**INSTRUCTIONS FOR THE TASK**:
Count how many lines in the data below include "pdfs". Answer with the number only.
START INPUT FOR THIS TASK
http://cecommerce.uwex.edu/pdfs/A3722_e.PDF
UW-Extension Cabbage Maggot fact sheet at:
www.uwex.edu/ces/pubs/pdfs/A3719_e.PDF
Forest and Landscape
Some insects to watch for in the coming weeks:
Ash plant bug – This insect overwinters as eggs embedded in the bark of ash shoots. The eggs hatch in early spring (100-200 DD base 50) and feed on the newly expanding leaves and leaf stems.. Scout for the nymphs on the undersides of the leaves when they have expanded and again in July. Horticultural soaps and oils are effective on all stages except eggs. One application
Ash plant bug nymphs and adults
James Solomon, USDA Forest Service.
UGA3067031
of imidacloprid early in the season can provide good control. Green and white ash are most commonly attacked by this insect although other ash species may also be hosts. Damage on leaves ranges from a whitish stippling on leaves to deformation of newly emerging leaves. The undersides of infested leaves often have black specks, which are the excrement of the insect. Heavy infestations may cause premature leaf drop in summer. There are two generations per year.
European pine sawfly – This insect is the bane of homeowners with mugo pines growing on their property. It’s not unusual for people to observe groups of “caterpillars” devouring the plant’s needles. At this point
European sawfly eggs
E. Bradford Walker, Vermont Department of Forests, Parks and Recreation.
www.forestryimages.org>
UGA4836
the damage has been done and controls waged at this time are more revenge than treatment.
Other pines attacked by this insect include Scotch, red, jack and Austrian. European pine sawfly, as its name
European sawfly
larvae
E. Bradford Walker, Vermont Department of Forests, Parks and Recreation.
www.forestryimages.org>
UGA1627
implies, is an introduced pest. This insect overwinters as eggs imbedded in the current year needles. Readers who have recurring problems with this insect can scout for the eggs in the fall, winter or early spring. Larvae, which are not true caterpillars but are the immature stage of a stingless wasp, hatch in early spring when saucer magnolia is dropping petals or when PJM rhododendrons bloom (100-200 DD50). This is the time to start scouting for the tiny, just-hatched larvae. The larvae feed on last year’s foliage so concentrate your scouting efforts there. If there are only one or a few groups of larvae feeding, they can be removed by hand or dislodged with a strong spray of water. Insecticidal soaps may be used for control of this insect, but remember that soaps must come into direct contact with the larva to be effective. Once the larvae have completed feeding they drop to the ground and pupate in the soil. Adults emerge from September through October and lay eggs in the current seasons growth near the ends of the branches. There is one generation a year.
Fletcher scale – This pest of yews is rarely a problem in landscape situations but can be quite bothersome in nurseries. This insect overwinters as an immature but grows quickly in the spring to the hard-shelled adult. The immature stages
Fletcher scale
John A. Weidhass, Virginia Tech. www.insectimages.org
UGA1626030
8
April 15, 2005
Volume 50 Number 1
END INPUT FOR THIS TASK
START INPUT FOR THIS TASK
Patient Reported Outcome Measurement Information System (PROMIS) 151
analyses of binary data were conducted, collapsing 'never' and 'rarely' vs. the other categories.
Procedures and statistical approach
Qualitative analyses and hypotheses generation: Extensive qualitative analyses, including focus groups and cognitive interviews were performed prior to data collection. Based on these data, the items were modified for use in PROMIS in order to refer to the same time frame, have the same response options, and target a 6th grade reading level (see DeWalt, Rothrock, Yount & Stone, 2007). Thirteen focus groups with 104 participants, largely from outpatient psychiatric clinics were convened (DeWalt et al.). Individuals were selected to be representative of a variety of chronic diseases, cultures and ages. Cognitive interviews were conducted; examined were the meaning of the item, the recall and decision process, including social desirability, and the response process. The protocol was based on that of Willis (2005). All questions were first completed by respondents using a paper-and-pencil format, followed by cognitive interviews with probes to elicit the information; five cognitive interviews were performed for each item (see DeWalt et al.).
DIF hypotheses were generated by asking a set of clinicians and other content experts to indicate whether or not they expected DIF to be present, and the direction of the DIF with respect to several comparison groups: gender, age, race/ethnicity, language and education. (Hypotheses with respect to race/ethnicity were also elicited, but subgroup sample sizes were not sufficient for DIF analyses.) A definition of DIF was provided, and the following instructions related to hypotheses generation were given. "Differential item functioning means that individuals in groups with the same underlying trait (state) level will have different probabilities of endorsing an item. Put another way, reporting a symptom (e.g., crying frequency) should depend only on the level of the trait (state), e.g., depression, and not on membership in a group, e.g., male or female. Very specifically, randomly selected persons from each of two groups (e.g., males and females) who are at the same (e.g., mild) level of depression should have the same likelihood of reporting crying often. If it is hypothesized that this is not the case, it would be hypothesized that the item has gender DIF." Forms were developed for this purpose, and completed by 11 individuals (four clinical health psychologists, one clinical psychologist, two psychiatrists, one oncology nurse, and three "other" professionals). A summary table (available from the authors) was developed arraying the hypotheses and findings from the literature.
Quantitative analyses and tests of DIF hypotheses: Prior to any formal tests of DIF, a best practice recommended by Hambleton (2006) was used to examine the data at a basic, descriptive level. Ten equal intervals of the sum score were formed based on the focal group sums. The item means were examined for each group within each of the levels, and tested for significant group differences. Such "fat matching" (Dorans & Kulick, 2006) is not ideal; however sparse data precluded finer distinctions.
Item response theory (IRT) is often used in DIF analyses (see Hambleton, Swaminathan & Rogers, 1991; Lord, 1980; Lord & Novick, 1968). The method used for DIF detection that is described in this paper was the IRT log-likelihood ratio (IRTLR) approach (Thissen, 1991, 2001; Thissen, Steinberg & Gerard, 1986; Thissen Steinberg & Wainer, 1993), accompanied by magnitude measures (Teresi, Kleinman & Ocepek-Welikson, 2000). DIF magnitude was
END INPUT FOR THIS TASK
**SOLUTION**:
2